Os direitos humanos e o direito natural

A seguir, apresentamos alguns trechos do texto Sobre a filosofia dos direitos do ser humano, que Jacques Maritain escreveu em resposta à pesquisa da Unesco sobre os fundamentos filosóficos dos direitos humanos, em 1947 (Unesco’s survey about the philosophical foundations of human rights).

Discordo da opinião de que o conceito de direitos humanos do século XVIII era uma extensão para a pessoa humana da ideia do direito divino dos reis ou dos direitos irrevogáveis que Deus concedeu à Igreja. Estou mais inclinado a dizer que esse conceito tem, em última análise, a sua ascendência na longa história da ideia de direito natural e do direito das nações, desenvolvida pelo mundo antigo e pela Idade Média, e mais imediatamente surge da distorção unilateral e da petrificação racionalista que essas ideias, para seu grande prejuízo, sofreram desde a época de Grotius e o nascimento de um raciocínio mecanicista. Por um equívoco fatal, a lei natural (que é interior à criatura e precede qualquer expressão explícita) foi vista como um código escrito a ser proclamado a todos, do qual toda lei justa seria uma cópia e que decidiria a priori cada detalhe das normas de conduta humana em prescrições supostamente ditadas pela natureza e pela razão, mas na verdade formuladas de forma arbitrária e artificial. Além disso, terminamos deificando o ser humano e considerando todos os direitos que lhe são concedidos como absolutos e ilimitados.

Na minha opinião, qualquer tentativa de justificação racional da ideia de direitos humanos, bem como da ideia de direito em geral, exige que redescubramos suas verdadeiras conotações metafísicas, seu dinamismo realista e sua humilde dependência da natureza e da experiência, recuperando o real conceito de lei natural, que foi desfigurado pelo racionalismo do século XVIII. Feita tal redescoberta, podemos compreender como uma certa ordem ideal, enraizada na natureza humana e na sociedade, pode impor exigências morais universalmente válidas ao mundo da experiência, da história e dos fatos, e estabelecer para a consciência, tal como para a lei escrita, princípios permanentes e normas universais de direito e dever.

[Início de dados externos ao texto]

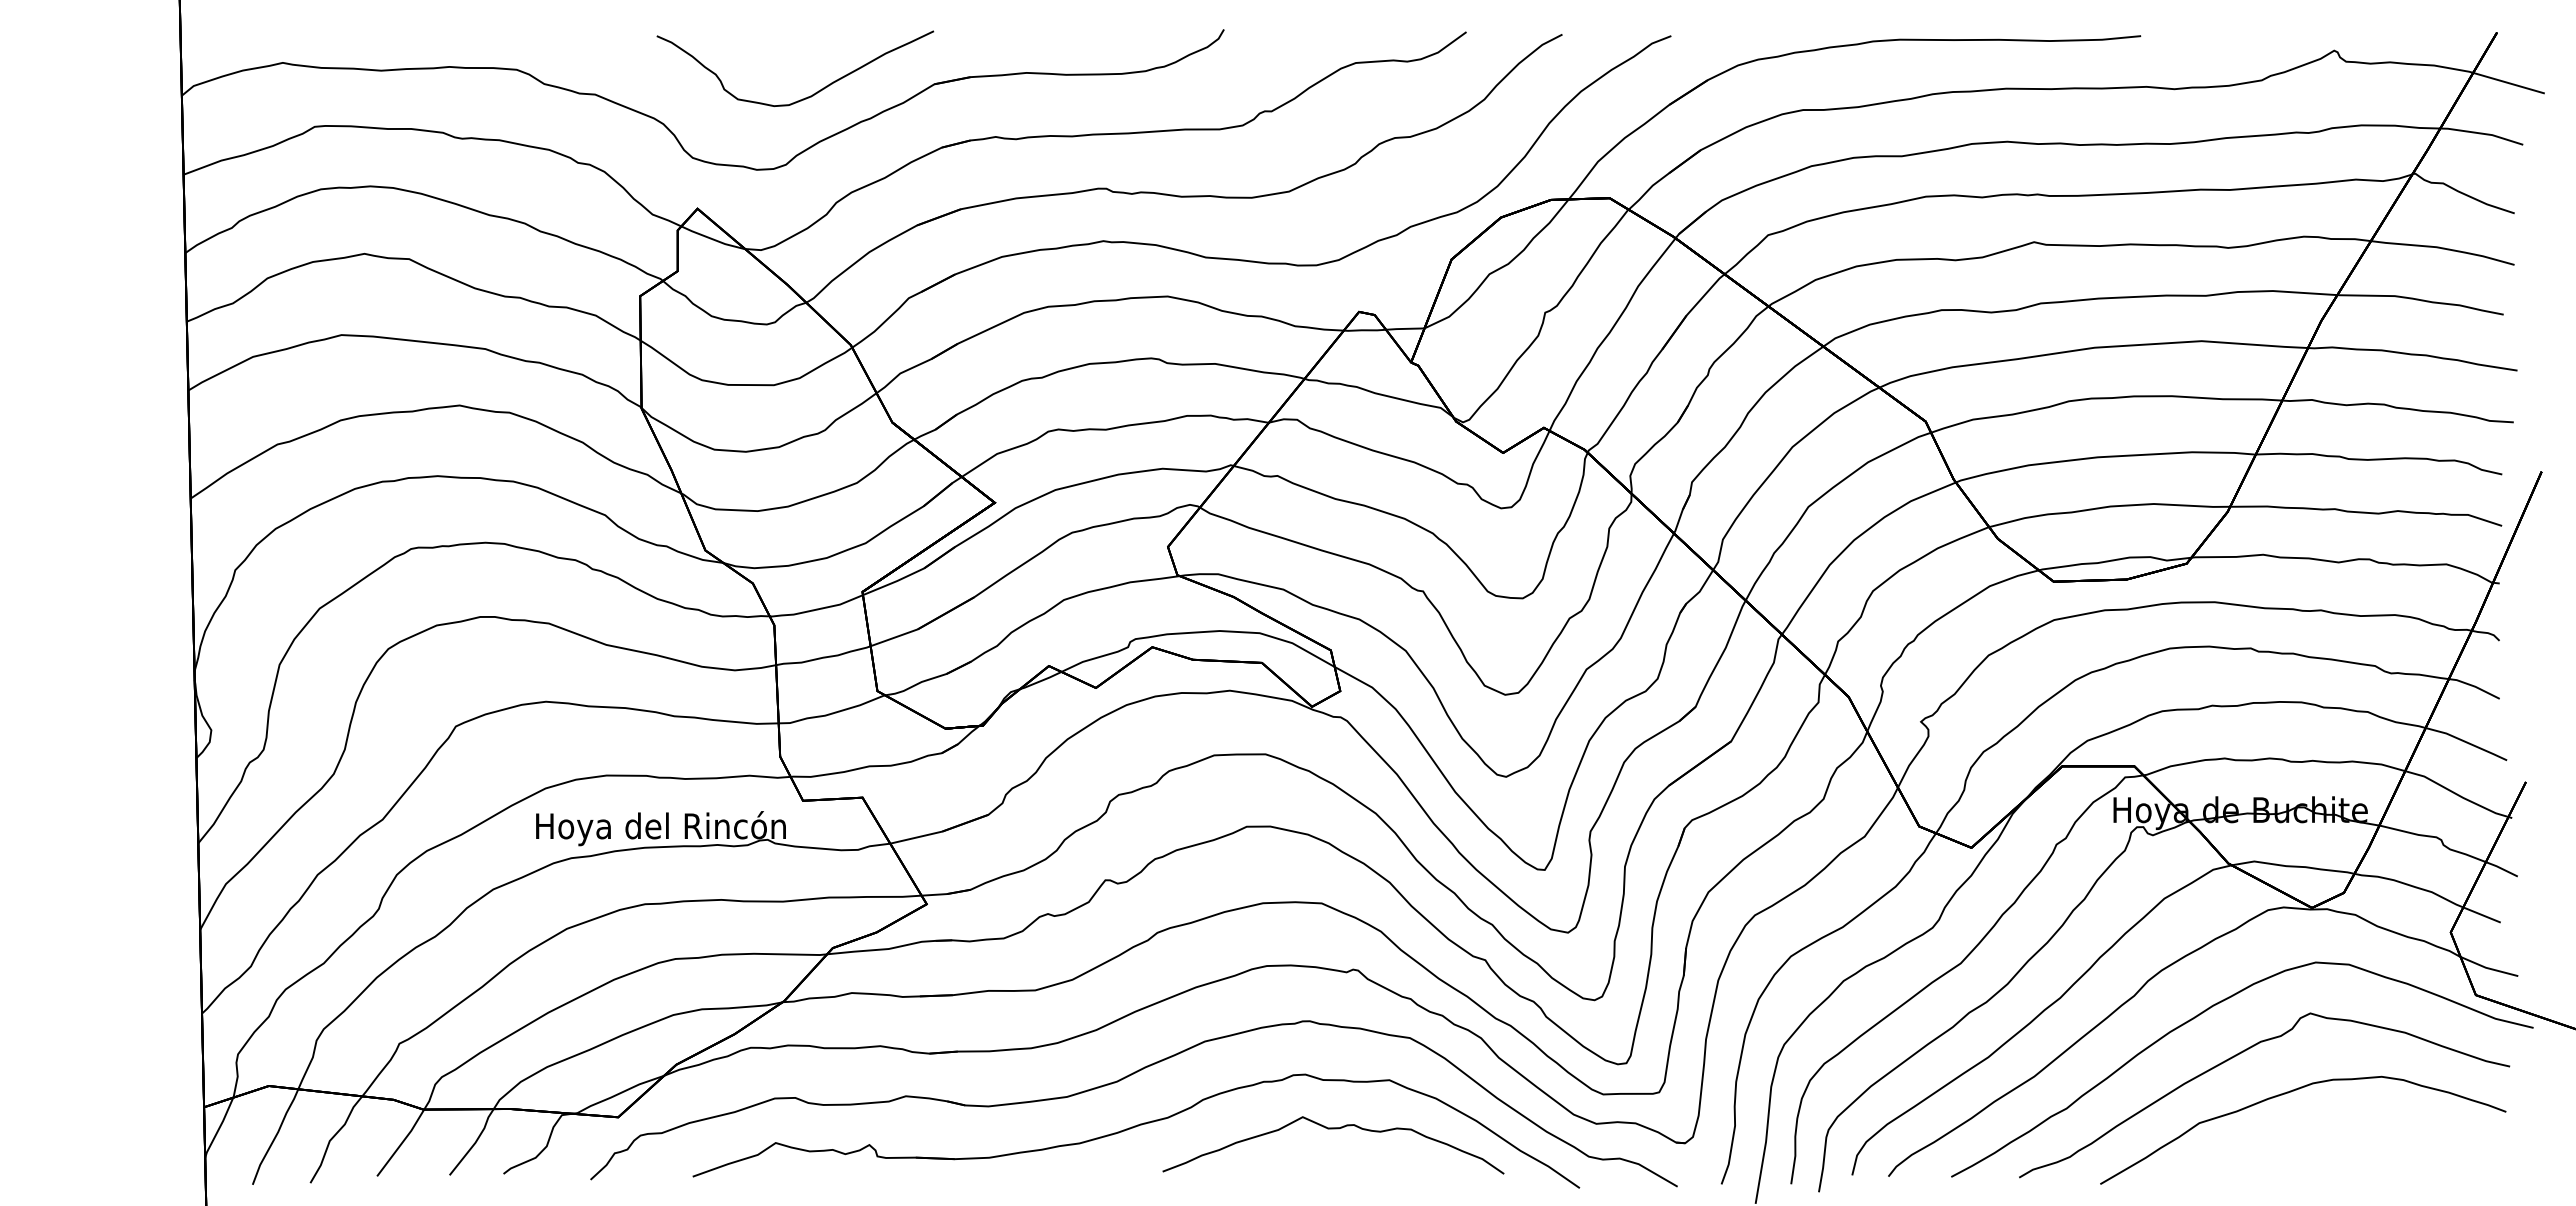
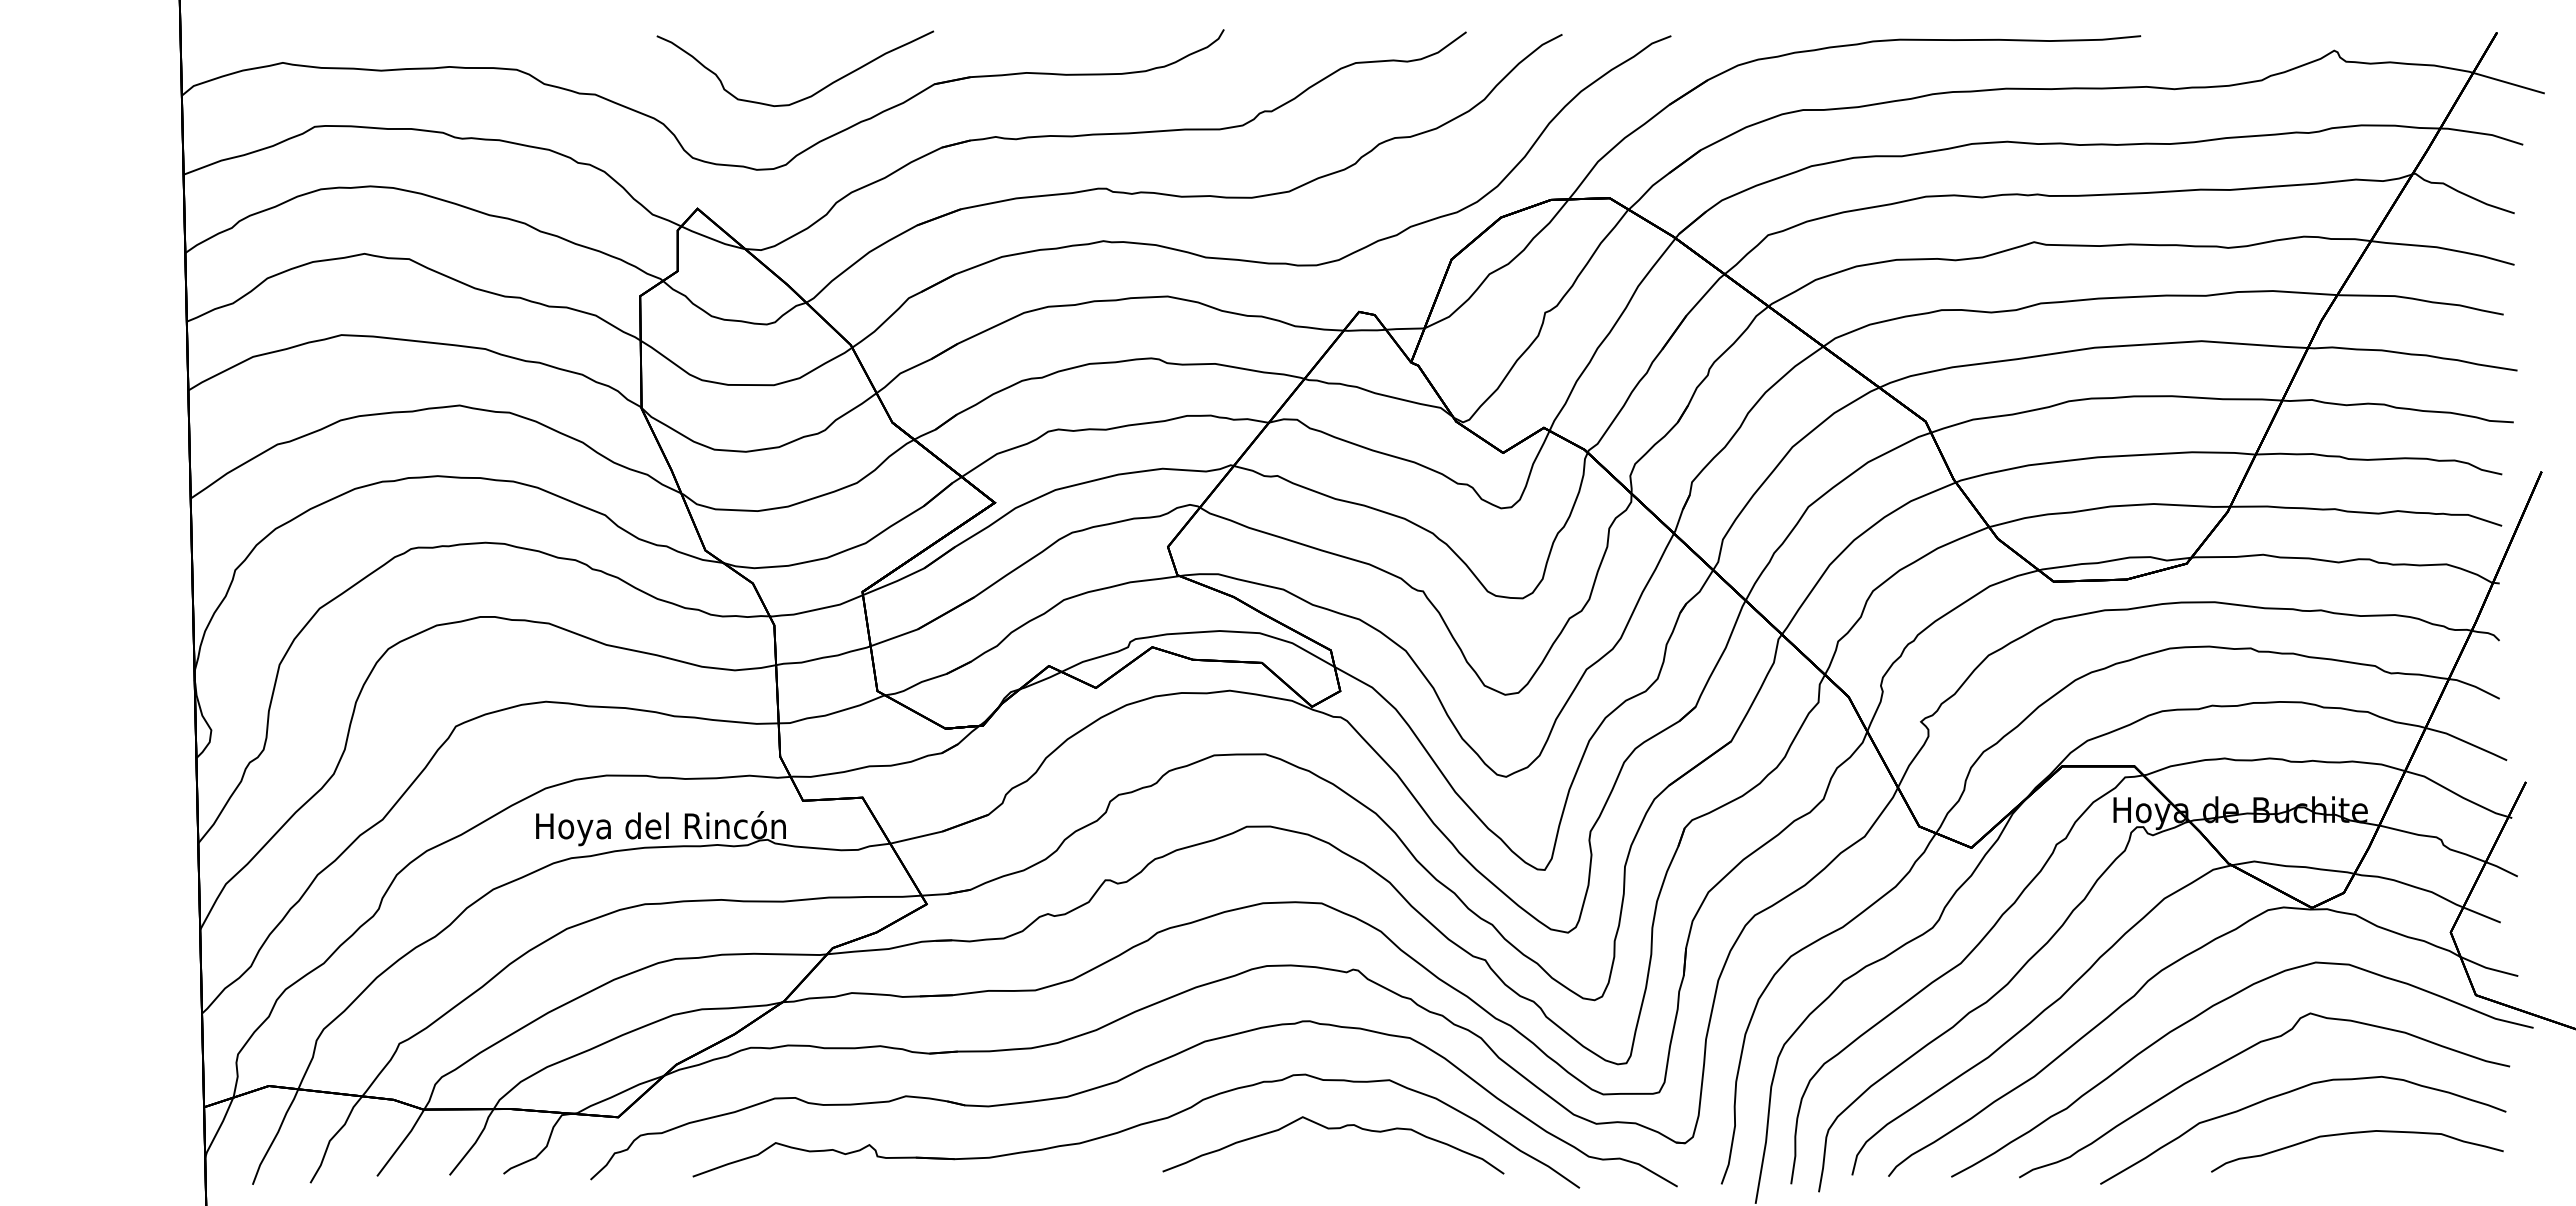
curve at (2357, 1133): none -> present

[… Temos que considerar ainda] a imensa influência do condicionamento económico e social e, em particular, a importância dos novos pontos de vista e dos novos problemas, de modo a transcender o individualismo liberal ou burguês e alcançar os valores sociais da vida humana, que as crises e catástrofes da economia capitalista e o advento histórico do proletariado trazem à luz.

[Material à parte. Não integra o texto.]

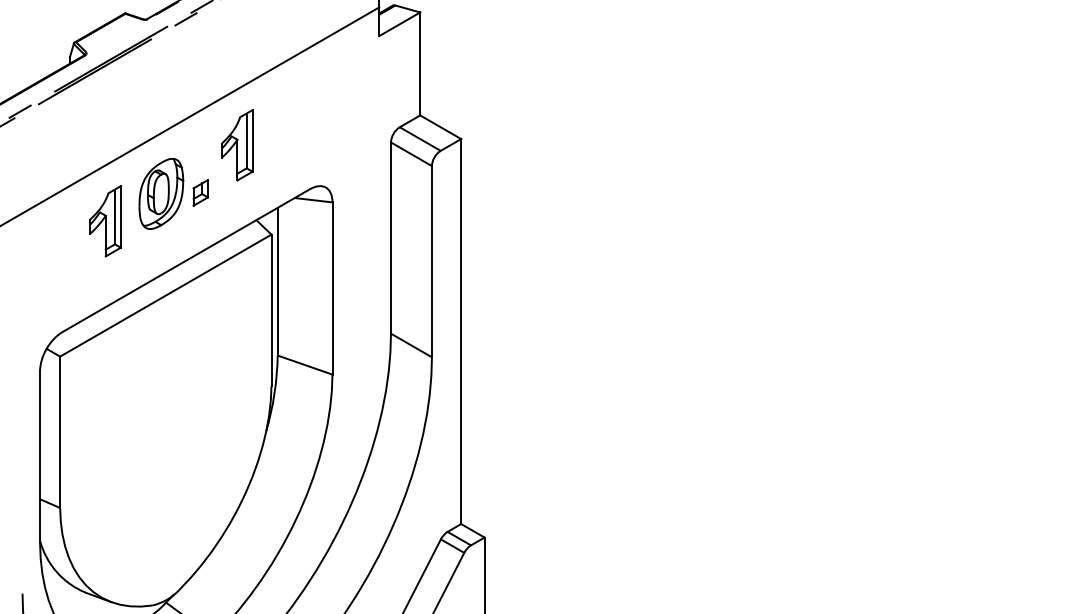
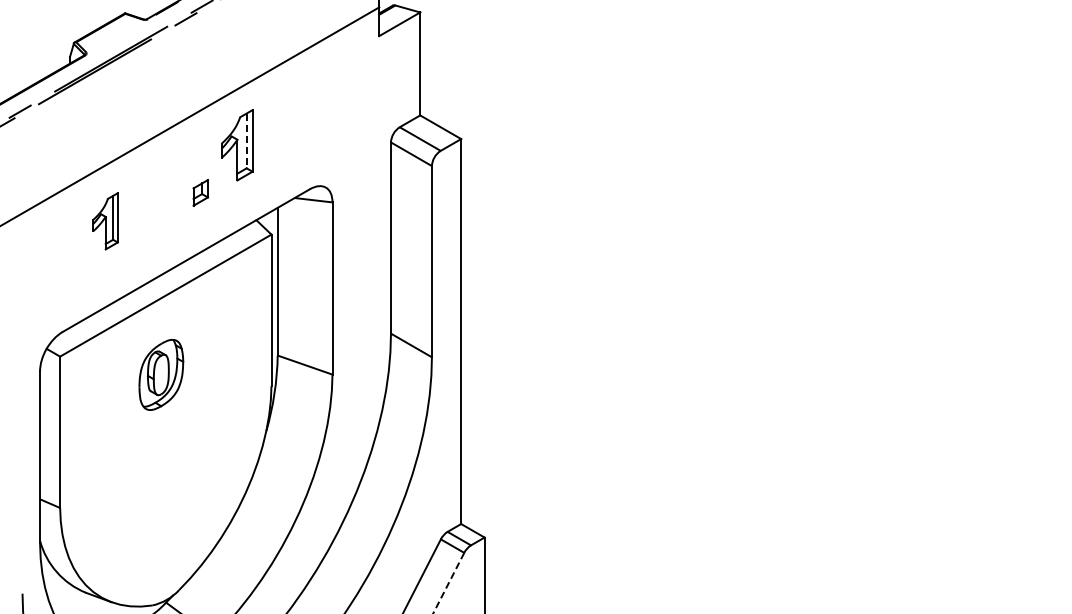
line at (246, 141): solid -> dashed
part at (161, 193) position: (161, 193) -> (161, 374)
part at (105, 221) size: 33x73 px -> 27x59 px
line at (448, 583): solid -> dashed
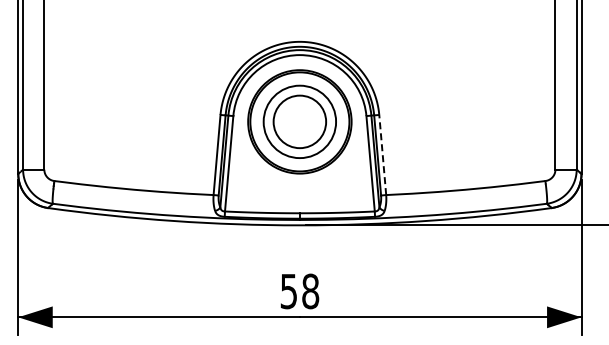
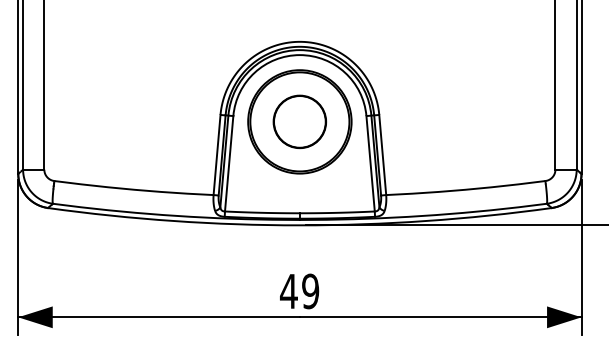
circle at (299, 121) diameter: 72 px -> 52 px
line at (382, 154): dashed -> solid
text at (299, 291): 58 -> 49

Jamais uma declaração de direitos humanos será exaustiva e final. Sempre andará de mãos dadas com o estado da consciência moral e da civilização num determinado momento da história.

[…] Qualquer declaração de direitos humanos envolve necessariamente uma ordenação de direitos de graus diferentes. Alguns satisfazem uma exigência absoluta da lei natural, como o direito à existência ou o direito de professar, sem interferência do Estado, a religião que se acredita ser verdadeira (liberdade de consciência). Outros respondem a uma necessidade do direito das nações, baseado no direito natural, mas relativizado na sua aplicação pelos direitos humanos e pelos requisitos do bem comum, como o direito à propriedade e ao trabalho. Outros, ainda, satisfazem a uma aspiração ou desejos do direito natural, confirmado pelo direito positivo, mas sujeito a limitações exigidas pelo bem comum, como a liberdade de imprensa, de expressão e de associação. Estes últimos tipos de liberdades não podem ser estabelecidos como absolutos; pois são direitos condicionados pelo bem comum, ainda que todas as sociedades sejam obrigadas a reconhecê-las. É uma infelicidade para o liberalismo moderno ter tornado impossível tal distinção e se ver obrigado, como resultado, a contradizer-se ou a recorrer a meios hipócritas para limitar na prática o exercício de direitos que ele apresentou como fundamentais, teoricamente absolutos e sacrossantos.